[TO DO]
Reproduce the following lines word for word, leaving out the pictures.

[INPUT MATERIAL]
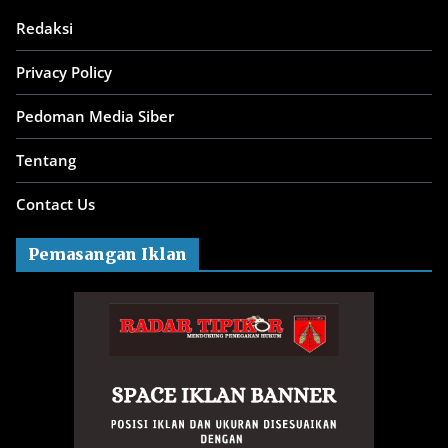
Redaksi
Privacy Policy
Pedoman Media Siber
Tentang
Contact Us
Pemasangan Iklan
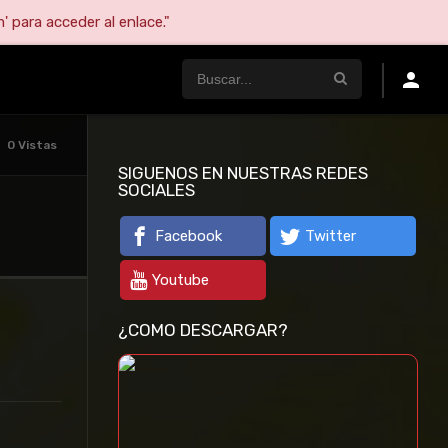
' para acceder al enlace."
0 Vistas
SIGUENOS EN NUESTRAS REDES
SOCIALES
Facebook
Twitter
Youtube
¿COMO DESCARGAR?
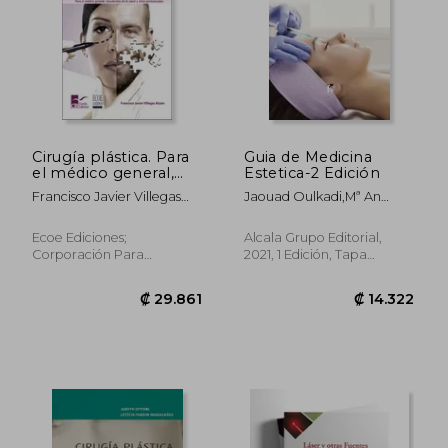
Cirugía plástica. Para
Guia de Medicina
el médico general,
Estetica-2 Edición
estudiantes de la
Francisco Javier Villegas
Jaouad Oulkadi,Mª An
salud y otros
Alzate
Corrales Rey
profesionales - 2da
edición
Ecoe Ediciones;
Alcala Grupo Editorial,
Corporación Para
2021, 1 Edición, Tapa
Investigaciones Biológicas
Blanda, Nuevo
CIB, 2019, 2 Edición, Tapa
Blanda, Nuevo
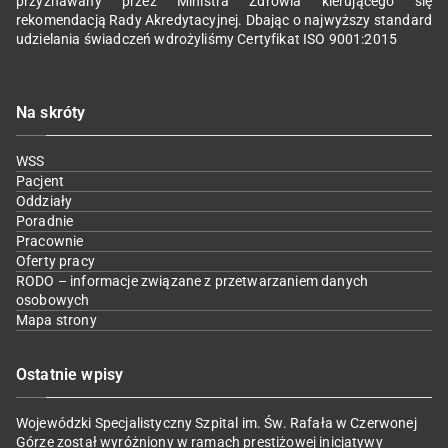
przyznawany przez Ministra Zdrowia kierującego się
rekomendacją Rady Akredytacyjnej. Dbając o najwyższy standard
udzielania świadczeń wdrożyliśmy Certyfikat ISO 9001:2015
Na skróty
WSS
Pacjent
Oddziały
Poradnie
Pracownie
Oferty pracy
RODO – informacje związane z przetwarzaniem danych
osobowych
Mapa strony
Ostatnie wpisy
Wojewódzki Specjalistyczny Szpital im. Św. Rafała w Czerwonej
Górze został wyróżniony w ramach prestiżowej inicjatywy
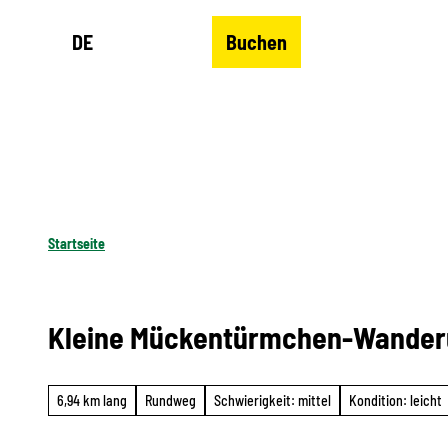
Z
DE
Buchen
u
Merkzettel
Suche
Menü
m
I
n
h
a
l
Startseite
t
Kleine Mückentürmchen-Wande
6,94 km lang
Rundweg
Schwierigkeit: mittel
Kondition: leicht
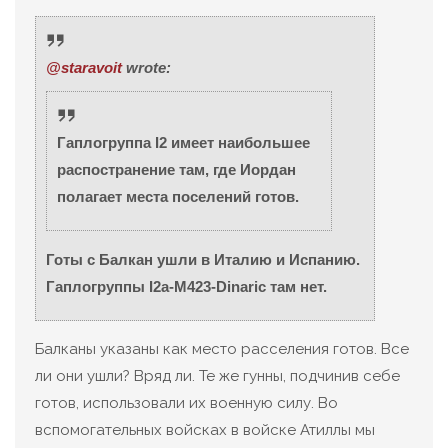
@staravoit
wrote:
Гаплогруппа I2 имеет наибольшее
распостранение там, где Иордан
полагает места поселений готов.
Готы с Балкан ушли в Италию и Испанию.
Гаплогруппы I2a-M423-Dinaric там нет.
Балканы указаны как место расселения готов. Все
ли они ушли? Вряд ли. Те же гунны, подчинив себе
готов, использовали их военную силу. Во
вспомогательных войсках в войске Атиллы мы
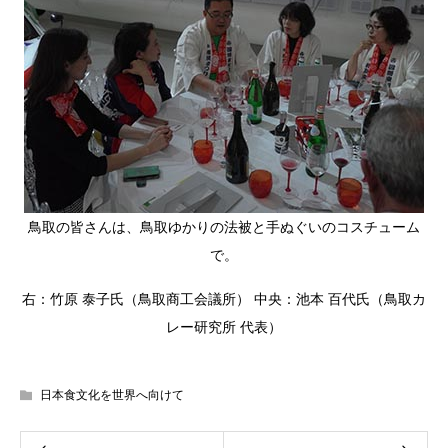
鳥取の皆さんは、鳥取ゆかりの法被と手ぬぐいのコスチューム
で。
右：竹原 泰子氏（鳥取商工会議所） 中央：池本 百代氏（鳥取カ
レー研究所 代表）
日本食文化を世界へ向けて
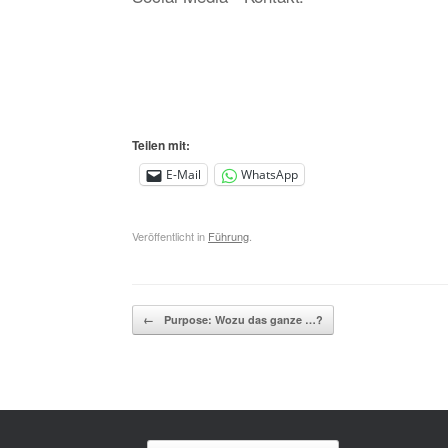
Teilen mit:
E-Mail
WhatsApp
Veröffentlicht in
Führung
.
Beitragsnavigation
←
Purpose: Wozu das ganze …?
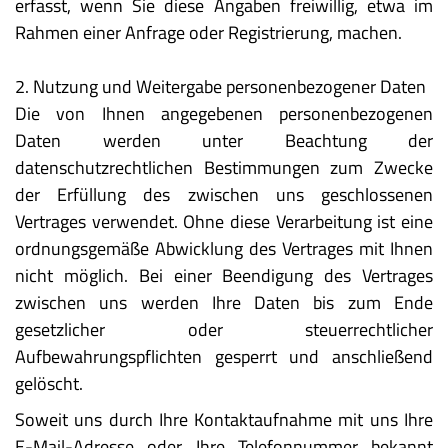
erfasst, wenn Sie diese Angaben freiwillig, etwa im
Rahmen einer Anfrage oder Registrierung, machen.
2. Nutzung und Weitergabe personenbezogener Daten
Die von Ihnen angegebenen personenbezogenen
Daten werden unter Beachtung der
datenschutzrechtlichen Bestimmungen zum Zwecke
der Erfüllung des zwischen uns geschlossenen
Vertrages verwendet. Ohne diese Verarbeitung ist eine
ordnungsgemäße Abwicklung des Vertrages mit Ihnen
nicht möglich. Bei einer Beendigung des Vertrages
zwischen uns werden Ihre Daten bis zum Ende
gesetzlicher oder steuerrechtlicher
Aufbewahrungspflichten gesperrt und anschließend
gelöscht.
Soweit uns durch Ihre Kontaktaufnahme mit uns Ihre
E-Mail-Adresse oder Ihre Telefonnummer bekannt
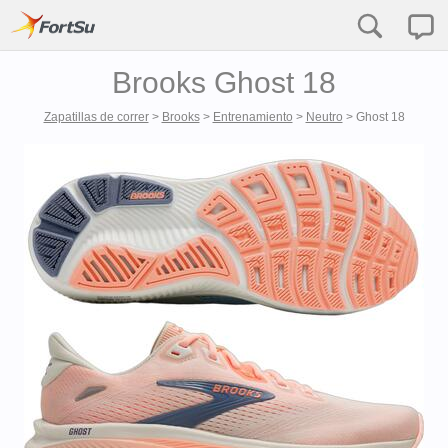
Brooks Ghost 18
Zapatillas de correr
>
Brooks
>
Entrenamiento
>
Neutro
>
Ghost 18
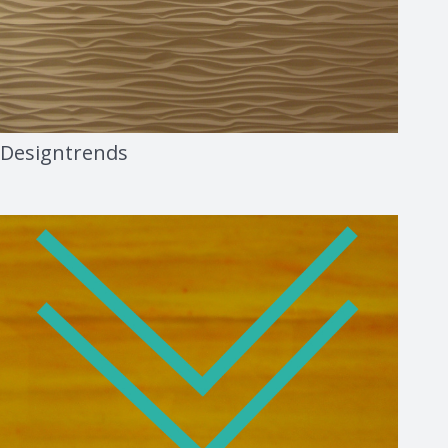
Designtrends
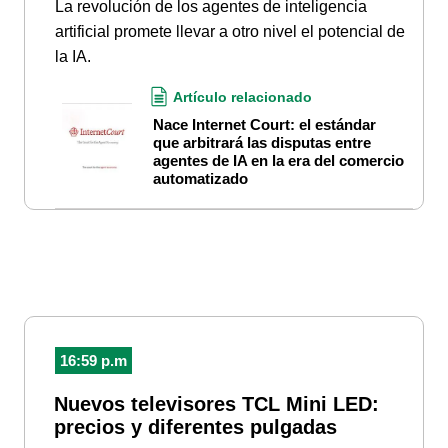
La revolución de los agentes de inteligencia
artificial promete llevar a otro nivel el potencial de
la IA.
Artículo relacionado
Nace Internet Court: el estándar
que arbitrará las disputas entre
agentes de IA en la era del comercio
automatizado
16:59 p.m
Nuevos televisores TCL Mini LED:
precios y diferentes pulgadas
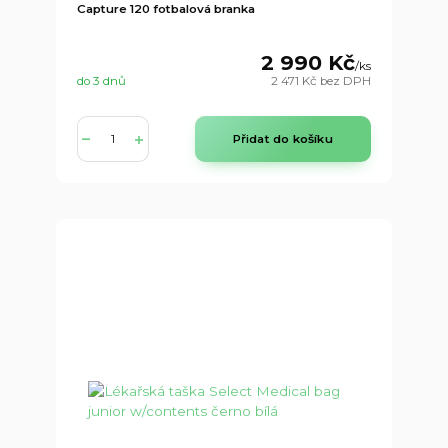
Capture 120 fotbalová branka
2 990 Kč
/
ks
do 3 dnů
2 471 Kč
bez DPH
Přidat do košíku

[ANSWER SPACE]
Redaksi
Privacy Policy
Pedoman Media Siber
Tentang
Contact Us
Pemasangan Iklan
' para acceder al enlace."
0 Vistas
SIGUENOS EN NUESTRAS REDES
SOCIALES
Facebook
Twitter
Youtube
¿COMO DESCARGAR?
Cirugía plástica. Para
Guia de Medicina
el médico general,
Estetica-2 Edición
estudiantes de la
Francisco Javier Villegas
Jaouad Oulkadi,Mª An
salud y otros
Alzate
Corrales Rey
profesionales - 2da
edición
Ecoe Ediciones;
Alcala Grupo Editorial,
Corporación Para
2021, 1 Edición, Tapa
Investigaciones Biológicas
Blanda, Nuevo
CIB, 2019, 2 Edición, Tapa
Blanda, Nuevo
przyznawany przez Ministra Zdrowia kierującego się
rekomendacją Rady Akredytacyjnej. Dbając o najwyższy standard
udzielania świadczeń wdrożyliśmy Certyfikat ISO 9001:2015
Na skróty
WSS
Pacjent
Oddziały
Poradnie
Pracownie
Oferty pracy
RODO – informacje związane z przetwarzaniem danych
osobowych
Mapa strony
Ostatnie wpisy
Wojewódzki Specjalistyczny Szpital im. Św. Rafała w Czerwonej
Górze został wyróżniony w ramach prestiżowej inicjatywy
Z
DE
Buchen
u
Merkzettel
Suche
Menü
m
I
n
h
a
l
Startseite
t
Kleine Mückentürmchen-Wande
6,94 km lang
Rundweg
Schwierigkeit: mittel
Kondition: leicht
@staravoit
wrote:
Гаплогруппа I2 имеет наибольшее
распостранение там, где Иордан
полагает места поселений готов.
Готы с Балкан ушли в Италию и Испанию.
Гаплогруппы I2a-M423-Dinaric там нет.
Балканы указаны как место расселения готов. Все
ли они ушли? Вряд ли. Те же гунны, подчинив себе
готов, использовали их военную силу. Во
вспомогательных войсках в войске Атиллы мы
鳥取の皆さんは、鳥取ゆかりの法被と手ぬぐいのコスチューム
で。
右：竹原 泰子氏（鳥取商工会議所） 中央：池本 百代氏（鳥取カ
レー研究所 代表）
日本食文化を世界へ向けて
Teilen mit:
E-Mail
WhatsApp
Veröffentlicht in
Führung
.
Beitragsnavigation
←
Purpose: Wozu das ganze …?
erfasst, wenn Sie diese Angaben freiwillig, etwa im
Rahmen einer Anfrage oder Registrierung, machen.
2. Nutzung und Weitergabe personenbezogener Daten
Die von Ihnen angegebenen personenbezogenen
Daten werden unter Beachtung der
datenschutzrechtlichen Bestimmungen zum Zwecke
der Erfüllung des zwischen uns geschlossenen
Vertrages verwendet. Ohne diese Verarbeitung ist eine
ordnungsgemäße Abwicklung des Vertrages mit Ihnen
nicht möglich. Bei einer Beendigung des Vertrages
zwischen uns werden Ihre Daten bis zum Ende
gesetzlicher oder steuerrechtlicher
Aufbewahrungspflichten gesperrt und anschließend
gelöscht.
Soweit uns durch Ihre Kontaktaufnahme mit uns Ihre
E-Mail-Adresse oder Ihre Telefonnummer bekannt
Brooks Ghost 18
Zapatillas de correr
>
Brooks
>
Entrenamiento
>
Neutro
>
Ghost 18
Designtrends
La revolución de los agentes de inteligencia
artificial promete llevar a otro nivel el potencial de
la IA.
Artículo relacionado
Nace Internet Court: el estándar
que arbitrará las disputas entre
agentes de IA en la era del comercio
automatizado
16:59 p.m
Nuevos televisores TCL Mini LED:
precios y diferentes pulgadas
Capture 120 fotbalová branka
2 990 Kč
/
ks
do 3 dnů
2 471 Kč
bez DPH
Přidat do košíku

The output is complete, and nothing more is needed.